Assumptions:
- the csv file (with 2 columns: domain name + ip address) uses the comma (
,
) as a delimiter (this isn't shown in the sample data but the OP mentioned this in a comment)
- no mention is made of any requirements to sort the final output in any particular order so I'll print the output in the same order as:
- the ips occur in the first file
- the domain addresses occur in the csv file
- no sample was provided for the first file so I'm going to assume a single ip address per line
- I'm not going to worry about the possibility of an ip address showing up more than once in the first file (ie, we'll just repeatedly print the same matching domain names each time the ip address shows up in the first file)
- any entries in either file without a 'match' in the other file will not show up in the final output
Sample data:
$ cat domain.dat
example.com,1.1.1.1
example3.com,3.4.5.6
example5.com,11.12.13.14
exampleX.com,99.99.99.99 # no matches in ip.dat
example2.com,1.1.1.1
example4.com,11.12.13.14
$ cat ip.dat
1.1.1.1
2.2.2.2 # no matches in domain.dat
3.4.5.6
7.8.9.10 # no matches in domain.dat
11.12.13.14
1.1.1.1 # repeat of an ip address
This awk
solution starts by processing domain.dat
to populate an array (domains[<ipaddress>]=<domainaddress>[,<domainaddress]*
), it then processes ip.dat
to determine which domain addresses to print to stdout:
awk -F "," '
# first file: keep track of the longest domain address; to be used by printf
NR==FNR { if (length($1) > maxlen) { maxlen=length($1) } }
# first file: if the ip address is already an index in our array then append the current domain address to the array element; skip to next of input
(NR==FNR) && ($2 in domains) { domains[$2]=domains[$2]","$1 ; next }
# first file: first time we have seen this ip address so create a new array element, using the ip address as the array index; skip to next line of input
NR==FNR { domains[$2]=$1 ; next}
# second file: if the ip address is an index in our array ...

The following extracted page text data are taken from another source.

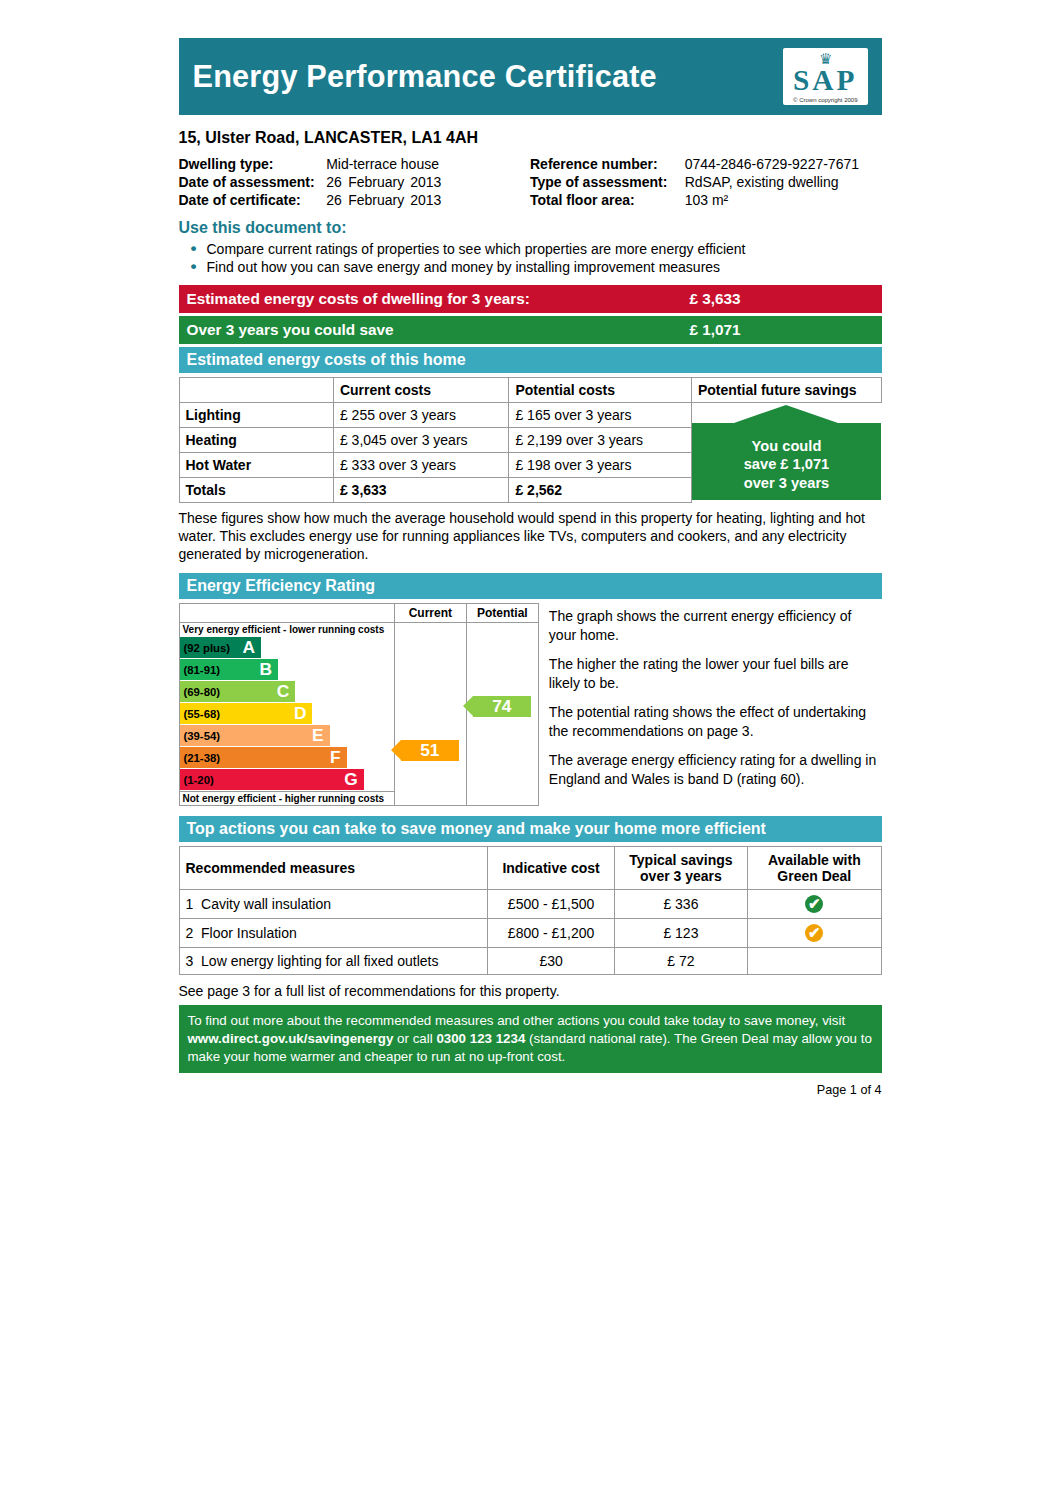Energy Performance Certificate
♛
SAP
© Crown copyright 2009
15, Ulster Road, LANCASTER, LA1 4AH
| Dwelling type: | Mid-terrace house | Reference number: | 0744-2846-6729-9227-7671 |
| Date of assessment: | 26 February 2013 | Type of assessment: | RdSAP, existing dwelling |
| Date of certificate: | 26 February 2013 | Total floor area: | 103 m² |
Use this document to:
Compare current ratings of properties to see which properties are more energy efficient
Find out how you can save energy and money by installing improvement measures
Estimated energy costs of dwelling for 3 years:
£ 3,633
Over 3 years you could save
£ 1,071
Estimated energy costs of this home
| | Current costs | Potential costs | Potential future savings |
| --- | --- | --- | --- |
| Lighting | £ 255 over 3 years | £ 165 over 3 years | You could save £ 1,071 over 3 years |
| Heating | £ 3,045 over 3 years | £ 2,199 over 3 years |
| Hot Water | £ 333 over 3 years | £ 198 over 3 years |
| Totals | £ 3,633 | £ 2,562 |
These figures show how much the average household would spend in this property for heating, lighting and hot water. This excludes energy use for running appliances like TVs, computers and cookers, and any electricity generated by microgeneration.
Energy Efficiency Rating
Current
Potential
Very energy efficient - lower running costs
(92 plus) A
(81-91) B
(69-80) C
(55-68) D
(39-54) E
(21-38) F
(1-20) G
Not energy efficient - higher running costs
51
74
The graph shows the current energy efficiency of your home.
The higher the rating the lower your fuel bills are likely to be.
The potential rating shows the effect of undertaking the recommendations on page 3.
The average energy efficiency rating for a dwelling in England and Wales is band D (rating 60).
Top actions you can take to save money and make your home more efficient
| Recommended measures | Indicative cost | Typical savings over 3 years | Available with Green Deal |
| --- | --- | --- | --- |
| 1 Cavity wall insulation | £500 - £1,500 | £ 336 | ✔ |
| 2 Floor Insulation | £800 - £1,200 | £ 123 | ✔ |
| 3 Low energy lighting for all fixed outlets | £30 | £ 72 | |
See page 3 for a full list of recommendations for this property.
To find out more about the recommended measures and other actions you could take today to save money, visit www.direct.gov.uk/savingenergy or call 0300 123 1234 (standard national rate). The Green Deal may allow you to make your home warmer and cheaper to run at no up-front cost.
Page 1 of 4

# split the domain address(es), delimited by comma, into a new array named "arr" ...
( $1 in domains ) { split(domains[$1],arr,",")
# set the output line suffix to the ip address
sfx=$1
# loop through our domain addresses, appending the ip address to the end of the first line; after we print the first domain
# address + ip address, reset suffix to the empty string so successive printfs only display the domain address;
# the "*" in the format string says to read the numeric format from the input parameters - "maxlen" in this case
for (i in arr) { printf "%-*s %s\n",maxlen,arr[i],sfx ; sfx="" }
}
' domain.dat ip.dat
NOTE: The embedded comments can be removed to reduce the clutter.
Results of running the above:
example.com 1.1.1.1
example2.com
example3.com 3.4.5.6
example5.com 11.12.13.14 # example5.com comes before example4.com in domain.dat
example4.com
example.com 1.1.1.1 # repeated because 1.1.1.1 was repeated in ip.dat
example2.com